The researchers then evaluated the cat with alpha-glycoside storage using a lower or higher dose of the vector, injecting therapy into the cat's cervical arteries so that it could reach the brain directly before reaching the rest of the body, with the treatment of animals with significantly delayed onset of specific neurological symptoms and longer lifespans than untreated cats, while those receiving higher dose vectors through the cervical arteries had the longest lifespan.
researcher Wolfe said: 'This may be a major advance, no researchers have been able to treat the entire brain of animals before, and we hope that the results of this paper will enter the human clinical trial phase in the future, of course, the results do not amount to a complete cure for human diseases.'
Researchers point out that while the symptoms of disease models can be significantly improved, they can only improve on serious diseases, cats are not actually cured, and researchers don't know how they affect the animal's mental abilities, and since pathological manifestations are found in the brain, it seems necessary to fully correct the disease.

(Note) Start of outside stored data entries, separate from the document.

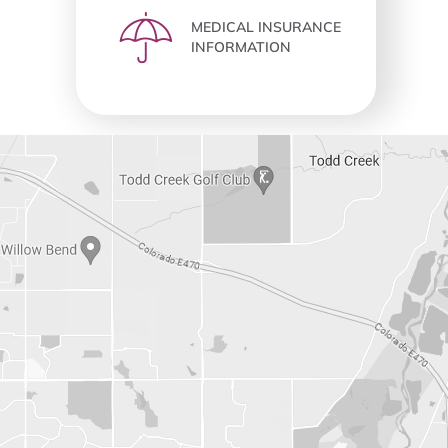
MEDICAL INSURANCE
INFORMATION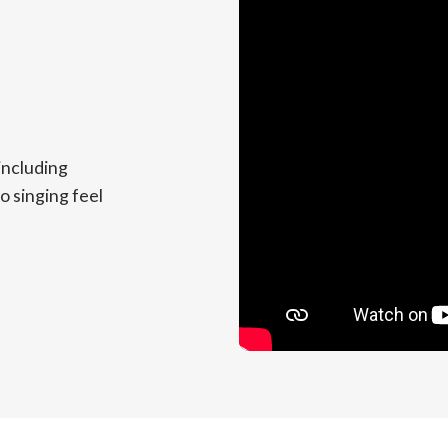
including
o singing feel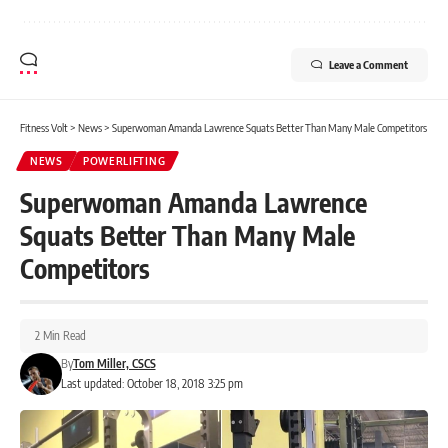
Leave a Comment
Fitness Volt
>
News
>
Superwoman Amanda Lawrence Squats Better Than Many Male Competitors
NEWS
POWERLIFTING
Superwoman Amanda Lawrence
Squats Better Than Many Male
Competitors
2 Min Read
By
Tom Miller, CSCS
Last updated: October 18, 2018 3:25 pm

However, since alpha-glycoside sepsis is an incurable disease in children, any way to reduce the severity of the disease is very popular with researchers, and in this study, the methods proposed by the researchers may also help treat other diseases that affect the entire central nervous system.
In future studies, researchers hope to improve current methods to effectively achieve the same therapeutic outcomes with lower dose vectors, and later researchers will continue to delve deeper into understanding the molecular mechanisms by which therapy works, including how therapeutic vectors reach the brain and whether other strategies can effectively address serious diseases in patients.
() Reference: 1 Sea Young Yoon et al. Global CNS correction in a large brain model of human alpha-mannosidosis by intravascular gene therapy, Brain (2020). DOI: 10.1093/brain/awaa161(2) Getting gene therapy to the brain.